With the records below as your source, retype each line exactly from the top down to the line that contains "Hombre. : El conjunto de", and include that line.

Records excerpted from a collection
__________________________________________________
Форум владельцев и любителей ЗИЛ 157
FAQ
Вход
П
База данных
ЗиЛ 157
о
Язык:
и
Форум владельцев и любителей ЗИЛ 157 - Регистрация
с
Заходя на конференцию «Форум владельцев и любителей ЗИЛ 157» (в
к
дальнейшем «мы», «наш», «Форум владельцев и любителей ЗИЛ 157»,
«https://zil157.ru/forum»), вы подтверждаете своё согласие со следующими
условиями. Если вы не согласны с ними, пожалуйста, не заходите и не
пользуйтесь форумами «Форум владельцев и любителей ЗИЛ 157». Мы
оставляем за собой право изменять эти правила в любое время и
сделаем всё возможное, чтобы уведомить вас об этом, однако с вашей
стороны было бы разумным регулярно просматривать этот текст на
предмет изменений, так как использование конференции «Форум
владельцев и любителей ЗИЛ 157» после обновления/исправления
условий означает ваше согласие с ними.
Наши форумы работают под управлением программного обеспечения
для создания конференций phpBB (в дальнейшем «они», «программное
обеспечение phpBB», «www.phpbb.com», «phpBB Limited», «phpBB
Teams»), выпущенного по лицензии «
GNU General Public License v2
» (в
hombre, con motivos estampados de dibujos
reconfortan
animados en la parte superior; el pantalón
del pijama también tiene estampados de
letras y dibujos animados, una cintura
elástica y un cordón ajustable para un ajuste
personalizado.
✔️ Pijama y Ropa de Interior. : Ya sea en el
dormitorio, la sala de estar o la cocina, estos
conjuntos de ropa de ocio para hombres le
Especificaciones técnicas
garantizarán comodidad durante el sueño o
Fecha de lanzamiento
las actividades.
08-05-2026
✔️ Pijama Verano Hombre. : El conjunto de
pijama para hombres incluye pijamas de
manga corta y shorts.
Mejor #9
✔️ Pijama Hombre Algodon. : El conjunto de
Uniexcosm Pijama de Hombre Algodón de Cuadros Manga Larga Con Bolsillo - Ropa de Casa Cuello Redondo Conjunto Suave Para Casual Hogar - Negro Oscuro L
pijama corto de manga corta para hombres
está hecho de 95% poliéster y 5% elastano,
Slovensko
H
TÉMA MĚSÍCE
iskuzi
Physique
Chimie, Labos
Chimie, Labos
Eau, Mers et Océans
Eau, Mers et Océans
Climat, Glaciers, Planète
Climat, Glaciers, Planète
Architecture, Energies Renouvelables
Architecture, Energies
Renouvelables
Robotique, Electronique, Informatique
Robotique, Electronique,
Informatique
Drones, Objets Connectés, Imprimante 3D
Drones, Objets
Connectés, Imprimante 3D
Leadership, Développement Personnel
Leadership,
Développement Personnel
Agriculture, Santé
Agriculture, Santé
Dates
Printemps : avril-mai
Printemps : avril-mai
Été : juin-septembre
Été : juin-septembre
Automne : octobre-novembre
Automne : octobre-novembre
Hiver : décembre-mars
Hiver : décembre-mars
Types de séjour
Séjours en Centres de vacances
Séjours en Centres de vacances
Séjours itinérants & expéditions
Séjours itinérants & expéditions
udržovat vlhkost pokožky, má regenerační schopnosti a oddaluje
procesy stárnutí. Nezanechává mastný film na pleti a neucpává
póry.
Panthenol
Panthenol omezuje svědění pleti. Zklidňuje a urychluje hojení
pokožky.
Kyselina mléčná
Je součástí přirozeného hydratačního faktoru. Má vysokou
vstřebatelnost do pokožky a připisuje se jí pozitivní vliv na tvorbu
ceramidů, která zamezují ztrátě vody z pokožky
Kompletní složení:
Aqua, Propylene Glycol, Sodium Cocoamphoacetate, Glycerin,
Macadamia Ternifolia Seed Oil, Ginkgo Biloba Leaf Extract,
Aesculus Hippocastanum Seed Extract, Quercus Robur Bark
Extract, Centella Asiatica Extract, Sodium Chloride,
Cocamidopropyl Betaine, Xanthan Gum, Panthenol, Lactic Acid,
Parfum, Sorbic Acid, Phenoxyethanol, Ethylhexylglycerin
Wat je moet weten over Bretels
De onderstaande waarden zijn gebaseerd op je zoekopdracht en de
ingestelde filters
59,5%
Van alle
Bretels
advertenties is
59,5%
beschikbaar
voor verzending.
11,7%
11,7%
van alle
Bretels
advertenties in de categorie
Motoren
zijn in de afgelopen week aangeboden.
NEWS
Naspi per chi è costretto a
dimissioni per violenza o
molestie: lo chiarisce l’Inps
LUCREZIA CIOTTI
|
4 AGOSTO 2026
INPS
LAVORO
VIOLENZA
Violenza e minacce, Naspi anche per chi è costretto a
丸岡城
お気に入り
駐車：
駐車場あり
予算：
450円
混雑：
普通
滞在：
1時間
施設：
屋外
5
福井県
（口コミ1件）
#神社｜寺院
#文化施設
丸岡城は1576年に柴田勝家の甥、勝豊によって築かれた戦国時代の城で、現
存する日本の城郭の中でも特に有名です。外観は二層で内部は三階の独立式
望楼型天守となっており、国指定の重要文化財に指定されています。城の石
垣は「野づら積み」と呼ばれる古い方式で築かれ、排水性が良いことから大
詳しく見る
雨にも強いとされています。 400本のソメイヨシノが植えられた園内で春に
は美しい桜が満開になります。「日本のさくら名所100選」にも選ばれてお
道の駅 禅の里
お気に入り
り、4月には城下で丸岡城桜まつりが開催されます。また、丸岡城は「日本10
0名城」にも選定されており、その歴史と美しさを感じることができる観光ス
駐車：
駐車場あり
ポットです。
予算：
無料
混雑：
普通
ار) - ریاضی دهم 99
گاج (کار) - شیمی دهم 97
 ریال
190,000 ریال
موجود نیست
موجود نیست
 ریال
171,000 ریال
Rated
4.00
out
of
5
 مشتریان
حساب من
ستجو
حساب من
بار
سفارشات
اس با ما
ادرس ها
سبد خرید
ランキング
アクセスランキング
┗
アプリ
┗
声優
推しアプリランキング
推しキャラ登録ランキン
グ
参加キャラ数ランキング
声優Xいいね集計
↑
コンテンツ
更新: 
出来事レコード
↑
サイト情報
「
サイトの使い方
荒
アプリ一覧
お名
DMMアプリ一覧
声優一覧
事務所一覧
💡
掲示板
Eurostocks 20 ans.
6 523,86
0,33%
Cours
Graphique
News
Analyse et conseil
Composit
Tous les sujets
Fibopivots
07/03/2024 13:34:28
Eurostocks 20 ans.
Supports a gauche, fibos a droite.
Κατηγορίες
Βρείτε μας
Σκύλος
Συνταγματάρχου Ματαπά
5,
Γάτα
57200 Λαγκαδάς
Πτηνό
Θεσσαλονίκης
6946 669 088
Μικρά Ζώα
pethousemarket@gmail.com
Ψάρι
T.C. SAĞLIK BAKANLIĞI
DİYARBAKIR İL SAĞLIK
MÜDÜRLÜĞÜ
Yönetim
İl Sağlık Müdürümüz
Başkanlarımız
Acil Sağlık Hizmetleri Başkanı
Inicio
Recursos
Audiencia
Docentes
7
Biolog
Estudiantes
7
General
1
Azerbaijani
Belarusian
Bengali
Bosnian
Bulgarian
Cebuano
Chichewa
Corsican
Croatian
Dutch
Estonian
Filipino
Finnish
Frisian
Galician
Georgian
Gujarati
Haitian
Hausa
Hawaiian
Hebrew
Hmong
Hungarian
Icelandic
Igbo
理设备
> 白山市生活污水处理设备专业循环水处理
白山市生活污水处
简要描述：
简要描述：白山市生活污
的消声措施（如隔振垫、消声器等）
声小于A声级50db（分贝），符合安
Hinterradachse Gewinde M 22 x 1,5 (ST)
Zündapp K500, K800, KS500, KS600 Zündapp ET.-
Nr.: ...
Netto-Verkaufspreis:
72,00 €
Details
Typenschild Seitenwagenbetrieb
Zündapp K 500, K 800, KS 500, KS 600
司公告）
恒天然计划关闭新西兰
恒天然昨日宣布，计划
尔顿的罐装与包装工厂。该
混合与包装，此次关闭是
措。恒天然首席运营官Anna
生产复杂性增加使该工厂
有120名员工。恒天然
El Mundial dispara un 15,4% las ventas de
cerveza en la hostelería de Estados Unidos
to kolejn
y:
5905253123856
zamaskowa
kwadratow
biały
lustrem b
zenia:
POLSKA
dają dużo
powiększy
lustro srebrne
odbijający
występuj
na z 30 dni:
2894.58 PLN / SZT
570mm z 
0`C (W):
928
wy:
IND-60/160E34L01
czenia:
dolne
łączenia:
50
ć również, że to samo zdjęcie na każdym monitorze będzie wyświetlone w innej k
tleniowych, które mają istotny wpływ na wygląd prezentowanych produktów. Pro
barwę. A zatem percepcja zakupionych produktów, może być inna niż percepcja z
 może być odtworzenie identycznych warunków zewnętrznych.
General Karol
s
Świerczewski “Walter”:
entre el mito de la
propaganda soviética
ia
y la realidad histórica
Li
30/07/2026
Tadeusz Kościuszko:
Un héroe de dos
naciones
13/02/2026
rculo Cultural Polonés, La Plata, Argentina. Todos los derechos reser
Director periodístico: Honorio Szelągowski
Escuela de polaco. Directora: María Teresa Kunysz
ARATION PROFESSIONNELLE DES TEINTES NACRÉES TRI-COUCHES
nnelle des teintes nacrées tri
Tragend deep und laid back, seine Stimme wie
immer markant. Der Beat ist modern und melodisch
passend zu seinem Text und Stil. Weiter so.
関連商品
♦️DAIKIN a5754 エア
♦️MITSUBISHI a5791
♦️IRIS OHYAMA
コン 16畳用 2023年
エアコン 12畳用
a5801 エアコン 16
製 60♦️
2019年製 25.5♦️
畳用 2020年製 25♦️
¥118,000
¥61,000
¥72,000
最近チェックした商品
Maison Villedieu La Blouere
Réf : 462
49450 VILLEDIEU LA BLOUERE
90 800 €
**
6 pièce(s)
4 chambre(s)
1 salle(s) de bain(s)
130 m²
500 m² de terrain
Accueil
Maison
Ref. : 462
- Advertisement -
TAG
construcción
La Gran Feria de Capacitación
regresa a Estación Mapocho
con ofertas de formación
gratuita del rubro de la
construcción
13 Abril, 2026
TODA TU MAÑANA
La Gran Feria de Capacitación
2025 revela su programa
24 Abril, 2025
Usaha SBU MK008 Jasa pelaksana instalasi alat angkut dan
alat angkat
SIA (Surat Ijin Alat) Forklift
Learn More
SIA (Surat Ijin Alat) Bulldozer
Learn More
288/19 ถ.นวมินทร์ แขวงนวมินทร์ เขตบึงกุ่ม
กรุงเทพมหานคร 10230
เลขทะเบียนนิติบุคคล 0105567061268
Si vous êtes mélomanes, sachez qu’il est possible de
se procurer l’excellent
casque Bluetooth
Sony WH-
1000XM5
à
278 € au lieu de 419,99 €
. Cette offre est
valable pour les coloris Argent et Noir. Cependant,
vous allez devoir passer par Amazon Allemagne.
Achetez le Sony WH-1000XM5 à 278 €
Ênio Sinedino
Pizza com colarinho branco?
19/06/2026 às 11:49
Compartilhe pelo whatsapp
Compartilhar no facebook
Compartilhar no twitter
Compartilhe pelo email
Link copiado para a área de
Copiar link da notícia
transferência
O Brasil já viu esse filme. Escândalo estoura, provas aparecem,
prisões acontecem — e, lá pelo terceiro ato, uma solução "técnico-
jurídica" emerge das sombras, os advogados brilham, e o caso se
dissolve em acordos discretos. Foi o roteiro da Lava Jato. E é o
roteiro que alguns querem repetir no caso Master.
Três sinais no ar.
__________________________________________________
- [EXERCISE ANSWER]
Форум владельцев и любителей ЗИЛ 157
FAQ
Вход
П
База данных
ЗиЛ 157
о
Язык:
и
Форум владельцев и любителей ЗИЛ 157 - Регистрация
с
Заходя на конференцию «Форум владельцев и любителей ЗИЛ 157» (в
к
дальнейшем «мы», «наш», «Форум владельцев и любителей ЗИЛ 157»,
«https://zil157.ru/forum»), вы подтверждаете своё согласие со следующими
условиями. Если вы не согласны с ними, пожалуйста, не заходите и не
пользуйтесь форумами «Форум владельцев и любителей ЗИЛ 157». Мы
оставляем за собой право изменять эти правила в любое время и
сделаем всё возможное, чтобы уведомить вас об этом, однако с вашей
стороны было бы разумным регулярно просматривать этот текст на
предмет изменений, так как использование конференции «Форум
владельцев и любителей ЗИЛ 157» после обновления/исправления
условий означает ваше согласие с ними.
Наши форумы работают под управлением программного обеспечения
для создания конференций phpBB (в дальнейшем «они», «программное
обеспечение phpBB», «www.phpbb.com», «phpBB Limited», «phpBB
Teams»), выпущенного по лицензии «
GNU General Public License v2
» (в
hombre, con motivos estampados de dibujos
reconfortan
animados en la parte superior; el pantalón
del pijama también tiene estampados de
letras y dibujos animados, una cintura
elástica y un cordón ajustable para un ajuste
personalizado.
✔️ Pijama y Ropa de Interior. : Ya sea en el
dormitorio, la sala de estar o la cocina, estos
conjuntos de ropa de ocio para hombres le
Especificaciones técnicas
garantizarán comodidad durante el sueño o
Fecha de lanzamiento
las actividades.
08-05-2026
✔️ Pijama Verano Hombre. : El conjunto de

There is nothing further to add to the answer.